Mr Mohanakrishnan has elaborated on this discussion in his new started blog: http://smkrish.com/2015/10/17/daily-management/.  In this blog he says: “Daily Management, if in place, ably supports strategic breakthrough efforts of the company. How? It is the clear understanding of roles and responsibilities enables everyone to “own up” the actions required for making the strategic dreams to come true.The changes are managed with least “side effects” without arguments and acrimony! He went on to say that people stay on happily in an organisation, if they are provided stress-free working environment. Even higher pay may not entice them to leave the organisation.Companies that practice Daily Management offer clarity to employees in terms of their roles and responsibilities and such clarity effectively dispels stress.

Thus Daily Management is the mid-way link between standardised work practices at the operating level and breakthrough efforts of long term implications. Daily Management is the meeting point of bottom-up improvements and top down challenges.”

In his path-breaking book, THE WAY TO THE PRACTICE OF  TOTAL QUALITY MANAGEMENT, Mr Mohanakrishnan defines Daily Management  as ‘the process of accomplishing one’s roles and responsibilities – efficiently and effectively.’

He has devoted an entire chapter to Daily Management in his book.  He has also explained concepts like Managing Points and Checking Points daily PDCA and rotating PDCA and related the to the work of the Top management, middle management and down the line people elaborately.

A few years back, we at PQP published an entire book on the subject of Daily Management.  Written by Prof Yukihiro Ando, a Japanese TQM Cosecant and Pankaj Kumar, Head of TQM at Tata Steel, DAILY MANAGEMENT THE TQM WAY  as name makes it abundantly clear addresses the topic of Daily Management thoroughly.  This book is based on a “Daily Management Workbook” prepared by Pankaj and his team  to help in the deployment of Daily Management all the functions and locations of a mammoth company like Tata Steel.

Together, the two books will provide you with the know what,know why, and know how of DM, if implemented with rigour and focus will help ever leader achieve success along with happy and loyal team members.

Leadership Dharma

Raghu’s New book

We’ve recently released Raghu’s latest book, Leadership Dharma: Arjuna The Timeless Metaphor.  

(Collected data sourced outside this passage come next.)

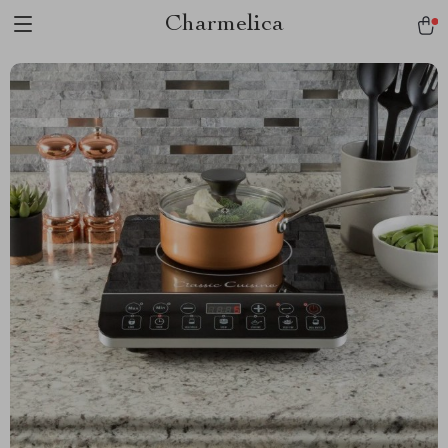
Charmelica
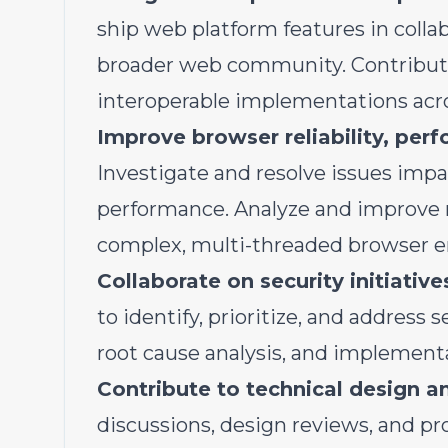
ship web platform features in coll
broader web community. Contribute
interoperable implementations acro
Improve browser reliability, perf
Investigate and resolve issues impac
performance. Analyze and improve 
complex, multi-threaded browser 
Collaborate on security initiative
to identify, prioritize, and address 
root cause analysis, and implementa
Contribute to technical design a
discussions, design reviews, and pro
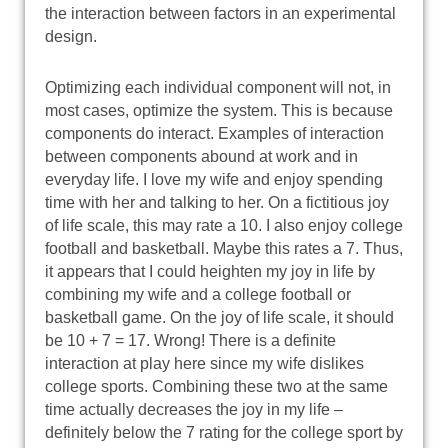
the interaction between factors in an experimental
design.
Optimizing each individual component will not, in
most cases, optimize the system. This is because
components do interact. Examples of interaction
between components abound at work and in
everyday life. I love my wife and enjoy spending
time with her and talking to her. On a fictitious joy
of life scale, this may rate a 10. I also enjoy college
football and basketball. Maybe this rates a 7. Thus,
it appears that I could heighten my joy in life by
combining my wife and a college football or
basketball game. On the joy of life scale, it should
be 10 + 7 = 17. Wrong! There is a definite
interaction at play here since my wife dislikes
college sports. Combining these two at the same
time actually decreases the joy in my life –
definitely below the 7 rating for the college sport by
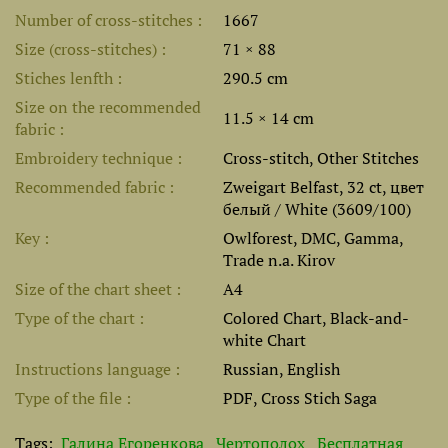
Number of cross-stitches
1667
Size (cross-stitches)
71 × 88
Stiches lenfth
290.5 cm
Size on the recommended
11.5 × 14 cm
fabric
Embroidery technique
Cross-stitch, Other Stitches
Recommended fabric
Zweigart Belfast, 32 ct, цвет
белый / White (3609/100)
Key
Owlforest, DMC, Gamma,
Trade n.a. Kirov
Size of the chart sheet
A4
Type of the chart
Colored Chart, Black-and-
white Chart
Instructions language
Russian, English
Type of the file
PDF, Cross Stich Saga
Tags:
Галина Егоренкова
Чертополох
Бесплатная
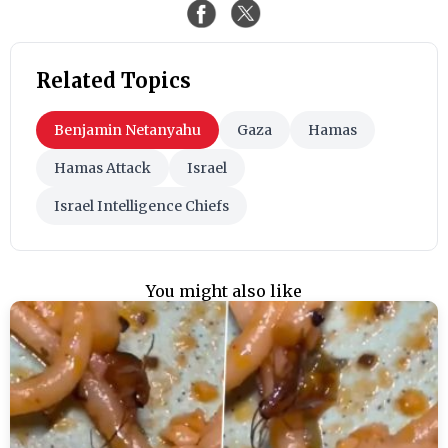
Related Topics
Benjamin Netanyahu
Gaza
Hamas
Hamas Attack
Israel
Israel Intelligence Chiefs
You might also like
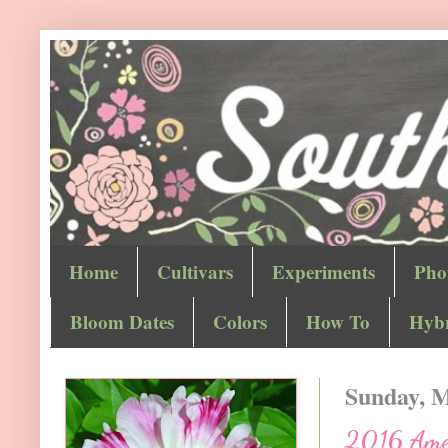
Home
Cultivars
Experiments
Pho
Bloom Dates
Colors
How To
Hybr
Sunday, M
2016 Ameri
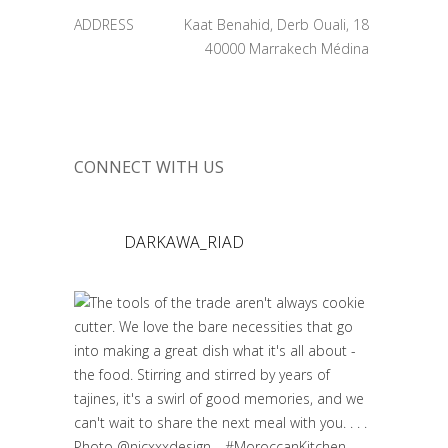
ADDRESS
Kaat Benahid, Derb Ouali, 18
40000 Marrakech Médina
CONNECT WITH US
DARKAWA_RIAD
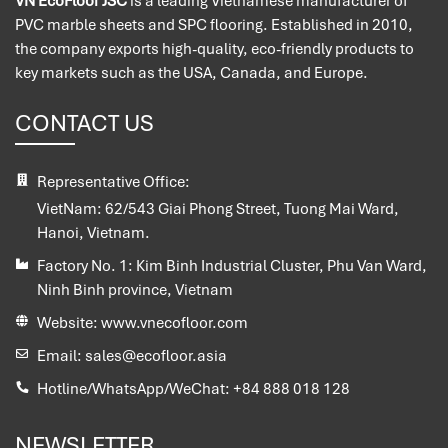
VN EcoFloor JSC
is a leading Vietnamese manufacturer of
PVC marble sheets and SPC flooring. Established in 2010,
the company exports high-quality, eco-friendly products to
key markets such as the USA, Canada, and Europe.
CONTACT US
Representative Office:
VietNam:
62/543 Giai Phong Street, Tuong Mai Ward,
Hanoi, Vietnam.
Factory No. 1:
Kim Binh Industrial Cluster, Phu Van Ward,
Ninh Binh province, Vietnam
Website:
www.vnecofloor.com
Email:
sales@ecofloor.asia
Hotline/WhatsApp/WeChat:
+84 888 018 128
NEWSLETTER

Wonderfully written by Raghu its beautifully designed and illustrated by Manu and Divya.  A lot of work has gone into it’s publication.  Apart from Raghu, Manu and Divya, others who contributed are Prasad Kaipa and N Gopalkrishnan who helped in giving the book a shape.  Gopal helped Raghu rework the book improved the flow and made it more readable.  Davila Khazvini contributed a lot editing the copy..


In his foreword Prasad Kaipa writes, “…… our ancient wisdom – recorded through stories in the Upanishads, Jataka kathas, Puranas and Itihasas have to be retold in way that the modern young people cause use those stories to reflect on themselves and gain self knowledge.  That is how smart people become wise.

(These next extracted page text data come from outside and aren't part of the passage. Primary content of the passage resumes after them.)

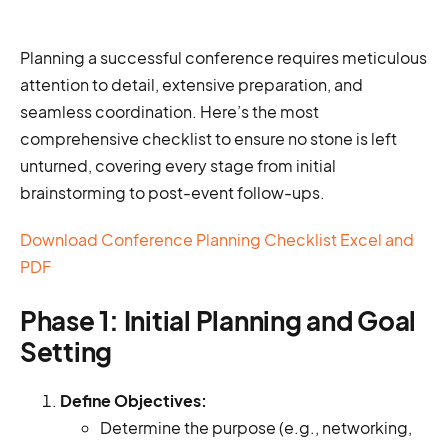
Planning a successful conference requires meticulous
attention to detail, extensive preparation, and
seamless coordination. Here’s the most
comprehensive checklist to ensure no stone is left
unturned, covering every stage from initial
brainstorming to post-event follow-ups.
Download Conference Planning Checklist Excel and
PDF
Phase 1: Initial Planning and Goal
Setting
Define Objectives:
Determine the purpose (e.g., networking,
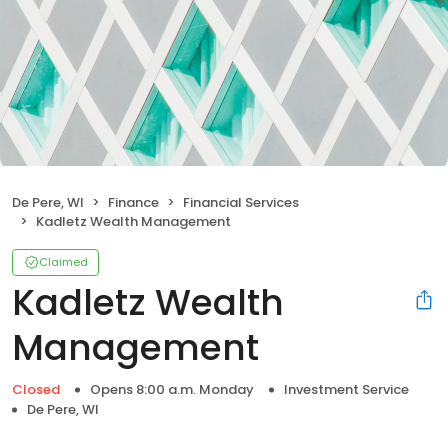
De Pere, WI
Finance
Financial Services
Kadletz Wealth Management
Claimed
Kadletz Wealth
Management
Closed
Opens 8:00 a.m. Monday
Investment Service
De Pere, WI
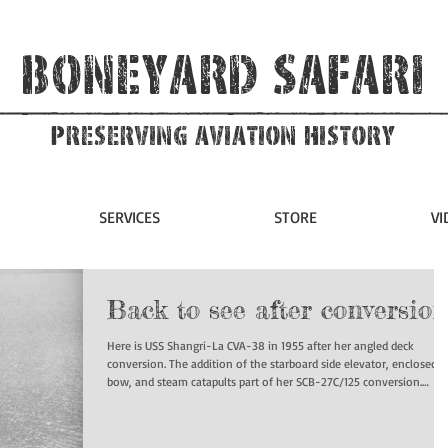
Boneyard Safari
Preserving Aviation HIstory
SERVICES
STORE
VI
Back to see after conversion
Here is USS Shangri-La CVA-38 in 1955 after her angled deck
conversion. The addition of the starboard side elevator, enclosed
bow, and steam catapults part of her SCB-27C/125 conversion.
#ussshangrila #cv38 #boneyardsafari #navalsafari #aviationsafari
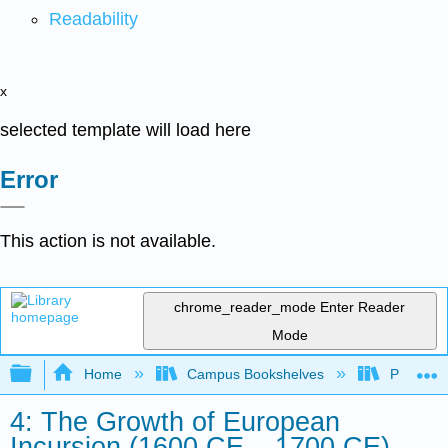
Readability
x
selected template will load here
Error
This action is not available.
chrome_reader_mode
Enter Reader
Mode
Expand/collapse global hierarchy
Home
Campus Bookshelves
Palo Ver
4: The Growth of European
Incursion (1600 CE – 1700 CE)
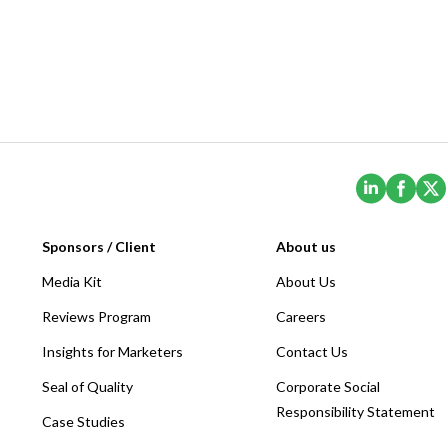
(Opens i
(Ope
Sponsors / Client
About us
Media Kit
About Us
Reviews Program
Careers
Insights for Marketers
Contact Us
Seal of Quality
Corporate Social
Responsibility Statement
Case Studies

Raghu is one such story-teller who knows more than enough about Indian wisdom and is sufficiently deeply interested in the modern IT and entrepreneurial India.  He lives with the latest while reflecting on the oldest, at the sae time.  I have seen it first hand.”


Now Raghu has retold the story of the five Pandavas in the context of modern organisation.

A truly well written and beautifully designed book which will give you a deep insight into people and organisations.